What this task involves :: Check each line of the material that follows, and copy those holding the string "Ihre".

Dataset extract ::
-=-=-
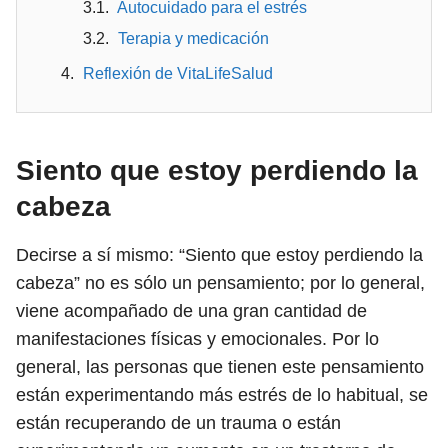
Autocuidado para el estrés
Terapia y medicación
Reflexión de VitaLifeSalud
Siento que estoy perdiendo la
cabeza
Decirse a sí mismo: “Siento que estoy perdiendo la
cabeza” no es sólo un pensamiento; por lo general,
viene acompañado de una gran cantidad de
manifestaciones físicas y emocionales. Por lo
general, las personas que tienen este pensamiento
están experimentando más estrés de lo habitual, se
están recuperando de un trauma o están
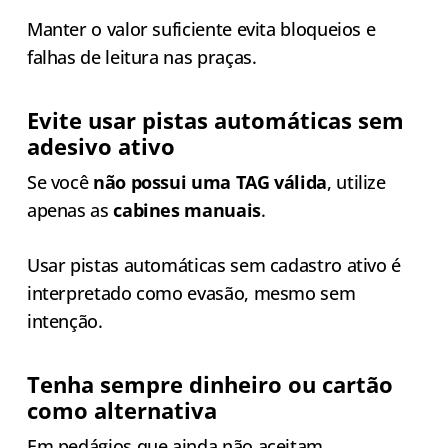
Manter o valor suficiente evita bloqueios e
falhas de leitura nas praças.
Evite usar pistas automáticas sem
adesivo ativo
Se você
não possui uma TAG válida
, utilize
apenas as
cabines manuais
.
Usar pistas automáticas sem cadastro ativo é
interpretado como evasão, mesmo sem
intenção.
Tenha sempre dinheiro ou cartão
como alternativa
Em pedágios que ainda não aceitam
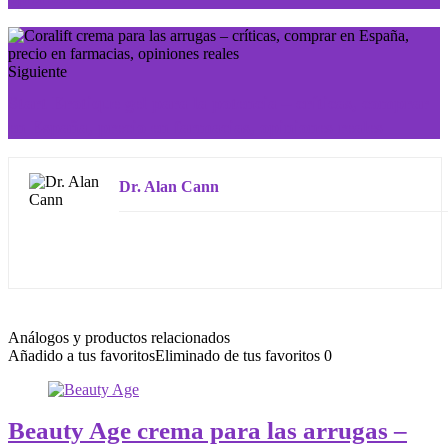
Siguiente
Start Erotique gel para la potencia – críticas, comprar
en España, precio en farmacias, opiniones reales
Dr. Alan Cann
Análogos y productos relacionados
Añadido a tus favoritos
Eliminado de tus favoritos
0
Beauty Age crema para las arrugas –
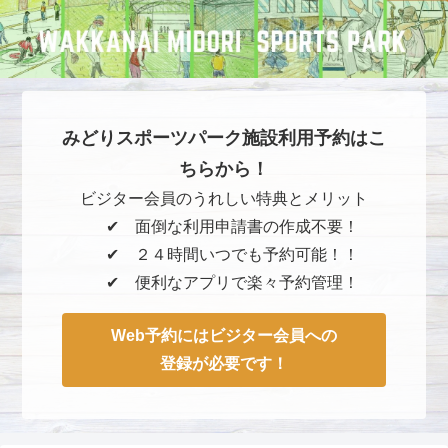
みどりスポーツパーク施設利用予約はこ
ちらから！
ビジター会員のうれしい特典とメリット
✔︎ 面倒な利用申請書の作成不要！
✔︎ ２４時間いつでも予約可能！！
✔︎ 便利なアプリで楽々予約管理！
Web予約にはビジター会員への
登録が必要です！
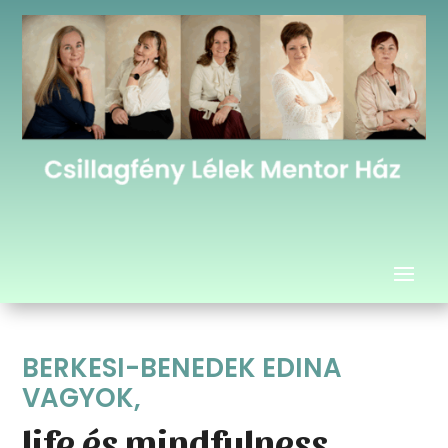
BERKESI-BENEDEK EDINA 
VAGYOK,
life és mindfulness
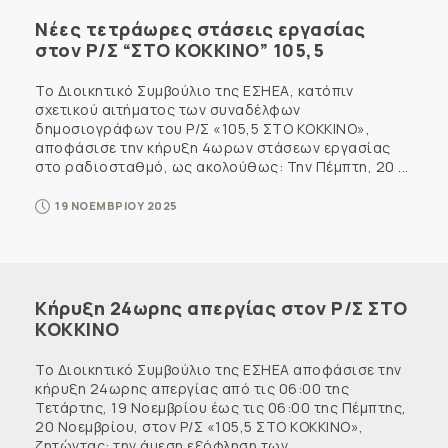
Νέες τετράωρες στάσεις εργασίας
στον Ρ/Σ “ΣΤΟ ΚΟΚΚΙΝΟ” 105,5
Το Διοικητικό Συμβούλιο της ΕΣΗΕΑ, κατόπιν
σχετικού αιτήματος των συναδέλφων
δημοσιογράφων του Ρ/Σ «105,5 ΣΤΟ ΚΟΚΚΙΝΟ»,
αποφάσισε την κήρυξη 4ωρων στάσεων εργασίας
στο ραδιοσταθμό, ως ακολούθως: Την Πέμπτη, 20 ...
19 ΝΟΕΜΒΡΙΟΥ 2025
Κήρυξη 24ωρης απεργίας στον Ρ/Σ ΣΤΟ
ΚΟΚΚΙΝΟ
Το Διοικητικό Συμβούλιο της ΕΣΗΕΑ αποφάσισε την
κήρυξη 24ωρης απεργίας από τις 06:00 της
Τετάρτης, 19 Νοεμβρίου έως τις 06:00 της Πέμπτης,
20 Νοεμβρίου, στον Ρ/Σ «105,5 ΣΤΟ ΚΟΚΚΙΝΟ»,
ζητώντας: την άμεση εξόφληση των ...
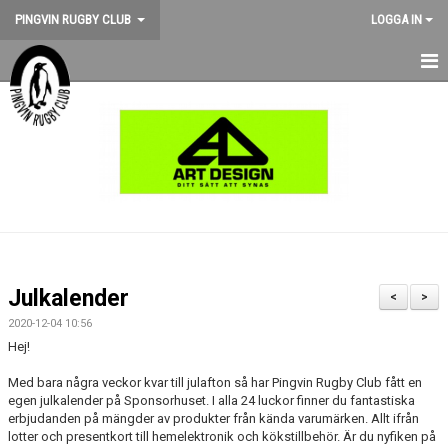
PINGVIN RUGBY CLUB
LOGGA IN
HEM
NYHETER
KALENDER
OM KLUBBEN
STÖD PINGVIN
Julkalender
<
>
BILDGALLERI
2020-12-04 10:56
Hej!
MEDLEMSKAP
Med bara några veckor kvar till julafton så har Pingvin Rugby Club fått en
egen julkalender på Sponsorhuset. I alla 24 luckor finner du fantastiska
MATCHER
erbjudanden på mängder av produkter från kända varumärken. Allt ifrån
lotter och presentkort till hemelektronik och kökstillbehör. Är du nyfiken på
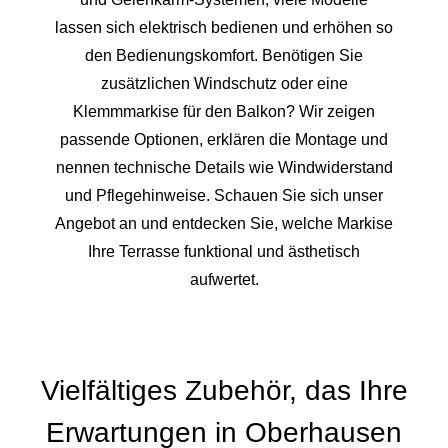
lassen sich elektrisch bedienen und erhöhen so
den Bedienungskomfort. Benötigen Sie
zusätzlichen Windschutz oder eine
Klemmmarkise für den Balkon? Wir zeigen
passende Optionen, erklären die Montage und
nennen technische Details wie Windwiderstand
und Pflegehinweise. Schauen Sie sich unser
Angebot an und entdecken Sie, welche Markise
Ihre Terrasse funktional und ästhetisch
aufwertet.
Vielfältiges Zubehör, das Ihre
Erwartungen in Oberhausen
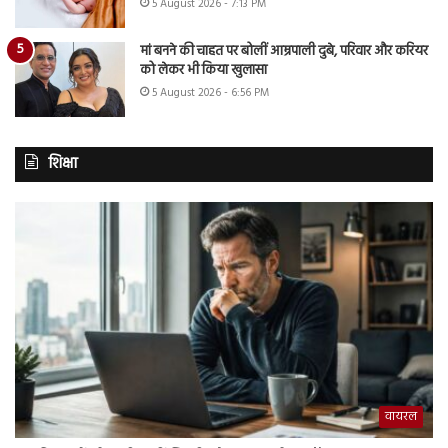
5 August 2026 - 7:13 PM
मां बनने की चाहत पर बोलीं आम्रपाली दुबे, परिवार और करियर
को लेकर भी किया खुलासा
5 August 2026 - 6:56 PM
शिक्षा
वायरल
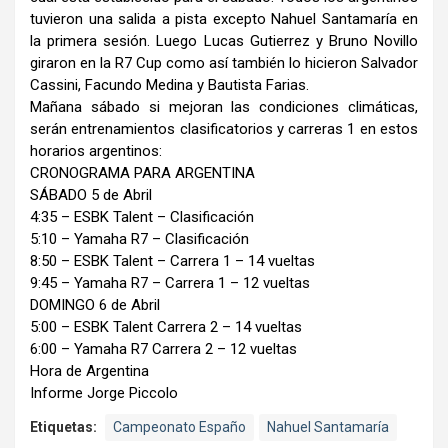
tuvieron una salida a pista excepto Nahuel Santamaría en
la primera sesión. Luego Lucas Gutierrez y Bruno Novillo
giraron en la R7 Cup como así también lo hicieron Salvador
Cassini, Facundo Medina y Bautista Farias.
Mañana sábado si mejoran las condiciones climáticas,
serán entrenamientos clasificatorios y carreras 1 en estos
horarios argentinos:
CRONOGRAMA PARA ARGENTINA
SÁBADO 5 de Abril
4:35 – ESBK Talent – Clasificación
5:10 – Yamaha R7 – Clasificación
8:50 – ESBK Talent – Carrera 1 – 14 vueltas
9:45 – Yamaha R7 – Carrera 1 – 12 vueltas
DOMINGO 6 de Abril
5:00 – ESBK Talent Carrera 2 – 14 vueltas
6:00 – Yamaha R7 Carrera 2 – 12 vueltas
Hora de Argentina
Informe Jorge Piccolo
Etiquetas:
Campeonato Españo
Nahuel Santamaría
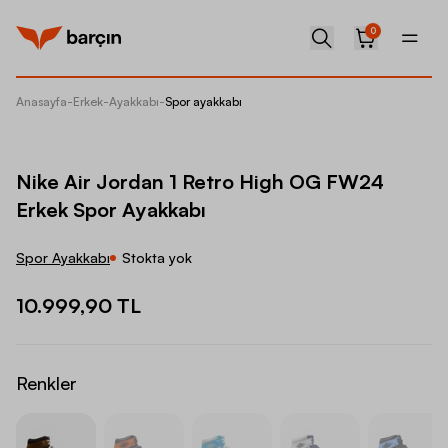
0
Anasayfa
-
Erkek
-
Ayakkabı
-
Spor ayakkabı
Nike Ai
Nike Air Jordan 1 Retro High OG FW24
Erkek Spor Ayakkabı
Spor Ayakkabı
Stokta yok
10.999,90 TL
Renkler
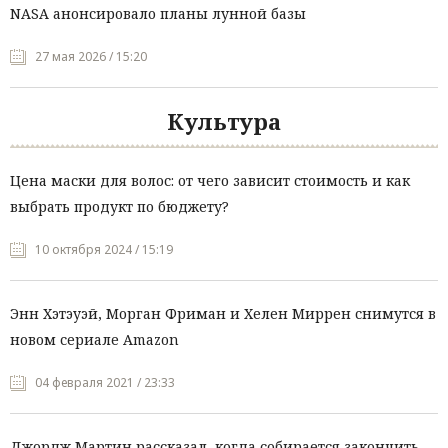
NASA анонсировало планы лунной базы
27 мая 2026 / 15:20
Культура
Цена маски для волос: от чего зависит стоимость и как
выбрать продукт по бюджету?
10 октября 2024 / 15:19
Энн Хэтэуэй, Морган Фриман и Хелен Миррен снимутся в
новом сериале Amazon
04 февраля 2021 / 23:33
Джордж Мартин рассказал, когда собирается закончить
-=-=-
Response area ::
Ihre Terrasse funktional und ästhetisch
Vielfältiges Zubehör, das Ihre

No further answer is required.